Troubleshooting ORA-03135: connection lost contact issue

Jephe Wu - http://linuxtechres.blogspot.com


Environment: Oracle database 10.2.0.3 RAC 64bit, websphere application server on RHEL4.5 use JDBC driver,Juniper firewalls (failover)
Problem: application server got error "java.sql.SQLException: ORA-03135: connection lost contact" and connection timeout from database
Objective: to fix the connection lost issue


Steps:
1. search the error message to find out the root cause in Oracle support and google:

Troubleshooting ORA-3135 Connection Lost Contact [ID 787354.1]
Resolving Problems with Connection Idle Timeout With Firewall [ID 257650.1]
Achive Log shipments failing in environment with Juniper firewall [ID 1075432.1]
Logs are not shipped to the physical standby database [ID 1130523.1]
ORA-03135: connetion lost contact while shipping from Primary server to standby server [ID 739522.1]

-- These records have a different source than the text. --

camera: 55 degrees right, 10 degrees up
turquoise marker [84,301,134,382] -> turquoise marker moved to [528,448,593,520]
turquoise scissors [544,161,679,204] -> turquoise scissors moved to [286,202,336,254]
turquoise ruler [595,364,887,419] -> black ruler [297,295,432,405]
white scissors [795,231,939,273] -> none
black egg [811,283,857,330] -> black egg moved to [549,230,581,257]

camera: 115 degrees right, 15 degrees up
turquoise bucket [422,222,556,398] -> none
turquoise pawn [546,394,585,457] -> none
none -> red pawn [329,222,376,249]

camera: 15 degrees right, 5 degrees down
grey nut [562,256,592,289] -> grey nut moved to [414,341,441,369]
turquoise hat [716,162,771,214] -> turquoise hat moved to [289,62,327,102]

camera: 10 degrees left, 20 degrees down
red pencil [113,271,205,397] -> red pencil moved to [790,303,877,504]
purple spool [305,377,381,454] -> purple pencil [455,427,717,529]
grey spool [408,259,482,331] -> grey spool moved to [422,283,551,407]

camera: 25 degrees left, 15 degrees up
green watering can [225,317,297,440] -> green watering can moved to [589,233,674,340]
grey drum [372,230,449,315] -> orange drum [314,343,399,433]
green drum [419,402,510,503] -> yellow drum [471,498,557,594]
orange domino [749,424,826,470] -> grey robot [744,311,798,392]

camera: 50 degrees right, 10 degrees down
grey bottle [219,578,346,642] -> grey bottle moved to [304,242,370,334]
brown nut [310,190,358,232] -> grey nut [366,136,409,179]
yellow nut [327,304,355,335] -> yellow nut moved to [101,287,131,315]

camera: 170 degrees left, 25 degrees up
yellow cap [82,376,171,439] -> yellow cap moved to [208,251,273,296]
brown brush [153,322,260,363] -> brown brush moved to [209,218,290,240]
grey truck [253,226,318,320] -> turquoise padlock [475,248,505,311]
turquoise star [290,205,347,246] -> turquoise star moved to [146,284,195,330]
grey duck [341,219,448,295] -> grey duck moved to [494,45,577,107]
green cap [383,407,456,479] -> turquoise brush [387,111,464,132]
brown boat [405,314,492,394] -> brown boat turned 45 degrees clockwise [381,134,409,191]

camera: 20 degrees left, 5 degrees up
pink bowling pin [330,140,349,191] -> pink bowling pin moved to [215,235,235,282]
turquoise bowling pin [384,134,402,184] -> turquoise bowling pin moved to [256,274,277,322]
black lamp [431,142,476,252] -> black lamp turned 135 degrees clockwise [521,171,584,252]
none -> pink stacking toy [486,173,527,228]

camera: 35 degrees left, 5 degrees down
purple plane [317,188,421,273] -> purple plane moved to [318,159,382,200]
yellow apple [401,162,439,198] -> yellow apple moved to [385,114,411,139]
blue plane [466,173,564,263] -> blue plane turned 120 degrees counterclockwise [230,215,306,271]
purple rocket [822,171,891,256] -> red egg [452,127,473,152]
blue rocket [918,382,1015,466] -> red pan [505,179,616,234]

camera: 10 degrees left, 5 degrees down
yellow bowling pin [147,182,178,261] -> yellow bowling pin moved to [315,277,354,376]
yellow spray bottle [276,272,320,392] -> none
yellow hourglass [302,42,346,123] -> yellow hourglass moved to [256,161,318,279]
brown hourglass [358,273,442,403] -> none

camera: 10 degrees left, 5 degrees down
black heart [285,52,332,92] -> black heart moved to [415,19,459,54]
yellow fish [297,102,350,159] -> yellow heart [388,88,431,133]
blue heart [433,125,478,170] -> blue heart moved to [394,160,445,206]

According to Oracle doc ID 787354.1, this ORA-3135 might be caused by one of the following:

(1) Transparent Application Failover (TAF)
(2) Idle Connection Timeout
(3) Firewall Manipulating  Sqlnet Data.

Otherwise, it might need further analysis.
Also, according to ORA-3135 connection lost contact tips: http://www.dba-oracle.com/t_ora_03135_connection_lost_contact.htm, it might be due to customized profile.

sqlplus / as sysdba
sql> set line 32000
sql> select profile, resource_name, limit
from dba_profiles where resource_name IN ('IDLE_TIME', 'CONNECT_TIME');

note: some commands:
sql> create profile myprof limit connect_time 30;


From application side, to avoid this idle connection timeout, refer to -  Putting a firewall between your AppServer and DBMS -  http://www.websphere-world.com/modules.php?name=News&file=article&sid=522to

2. check firewall idle connection timeout and ALG settings
Checked Juniper firewall SQL ALG setting and idle connection timeout

# check alg
# check service ssh
# check service SQL*Net V2        

And some articles:

a. What is Idle timeouts when any service set - J-Net Community - http://forums.juniper.net/t5/ScreenOS-Firewalls-NOT-SRX/What-is-Idle-timeouts-when-Any-service-set/td-p/163

b. Viewing list of ALGs and disabling an ALG differs on screenos versions - http://kb.juniper.net/InfoCenter/index?page=content&id=KB13509
c. Issues with SQL database applications when traffic traverses SRX - http://kb.juniper.net/InfoCenter/index?page=content&id=KB21550
d. Increasing the session idle timeout of a particular service - http://kb.juniper.net/InfoCenter/index?page=content&id=KB4652&actp=LIST
e. How do I verify the NCP settings? (for SQL ALG) - http://kb.juniper.net/InfoCenter/index?page=content&id=KB9283
f. [SRX]what conditions are required for SQL ALG? - http://kb.juniper.net/InfoCenter/index?page=content&id=KB22418&cat=JUNOS&actp=LIST
g. Users losing connections when the IVE Active/Passive Cluster Fails over - http://kb.juniper.net/InfoCenter/index?page=content&id=KB8539&cat=SSL_VPN&actp=LIST

3. We have disabled SQL ALG and application server seemed busy at the time of connection lost.
Our monitoring shows Firewall actually failed over to another one at the time of connection lost and switched back, so the application server got "ORA-03135: connection lost contact" error twice and need to restart application.